All these impediments, however, would not so materially have
retarded the progress of brewing, if laws tending to restrict
country distilling could have been maintained; and, from the
standpoint of true temperance, nothing could have appeared so
desirable as a judicious restraint upon what might be styled
rural distillation. All authorities concur in the
opinion---confirmed by the voluminous report of the Statistical
Bureau of Switzerland---that in Sweden unrestricted distillation
in the rural districts rendered intemperance a national vice of
consequences all the more pernicious as, owing to the
unavoidable deficiencies of a primitive mode of distillation,
the spirituous liquors produced were of an extremely ardent
nature. But it was precisely in respect to country distilling
that our first restrictive laws were only partially successful.
Those persons who distilled for the trade cheerfully obeyed the
laws from the very beginning; and had they not elected to do so,
little difficulty could have been experienced in controlling and
coercing them. It was not the trade distiller, if this term may
be allowed, but the distilling farmer from whom the opposition
to excises emanated, and with him, the question resolved itself
into one of personal rights, on the one hand, and of a
limitation of the taxing power of the Federal Government on the
other.
Insufficient, both as to time and mode, as had been the test to
which the excise system was subjected, it was nevertheless,
proved beyond question that, coupled with a sufficiently high
import duty, it could have fully realized the ethical objects of
its framers, if the Government had been able to execute it
rigorously, and the people had been willing to live up to it.

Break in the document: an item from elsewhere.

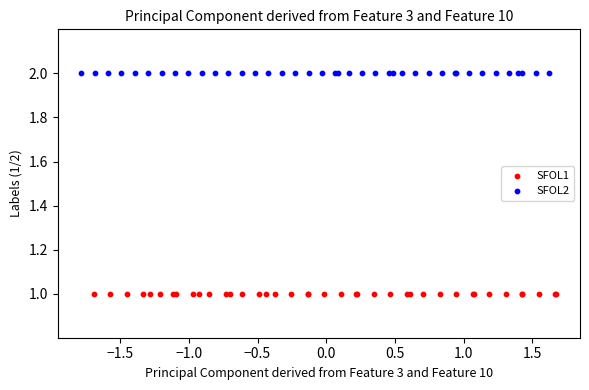

Which series contains the lowest Y value?

SFOL1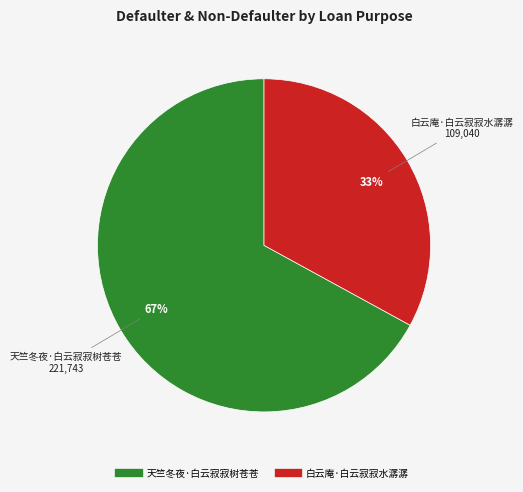

To the nearest percent, what is the combined percentage of 白云庵·白云寂寂水潺潺 and 天竺冬夜·白云寂寂树苍苍?

100%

At the end of the first decade of the last century rural
distilling recommenced with renewed vigor in all grain producing
states. From this time onward the brewing industry developed
somewhat more rapidly in Pennsylvania and New York on account of
the great influx of immigrants from beer countries; while in the
other States it either remained stationary or progressed very
slowly, constantly struggling against great difficulties and
impediments. The extent of the progress of brewing within forty
years, i.e., from 1810 to 1850, is clearly stated in these
figures:
- 1810: 129 breweries producing 5,754,737 gallons of beer
- 1850: 431 breweries producing 23,267,730 gallons of beer
- 1850: Production of beer in Penn. and N.Y. 18,825,096 gallons
of beer
- 1850: Production in all other states 4,442,634 gallons of beer
During all this time, and up to 1842, or thereabout, the beers
produced in this country were of the kind known as ale and
porter, and some of these had acquired a reputation for
palatableness and strength which rendered them formidable
competitors of English ales in foreign markets.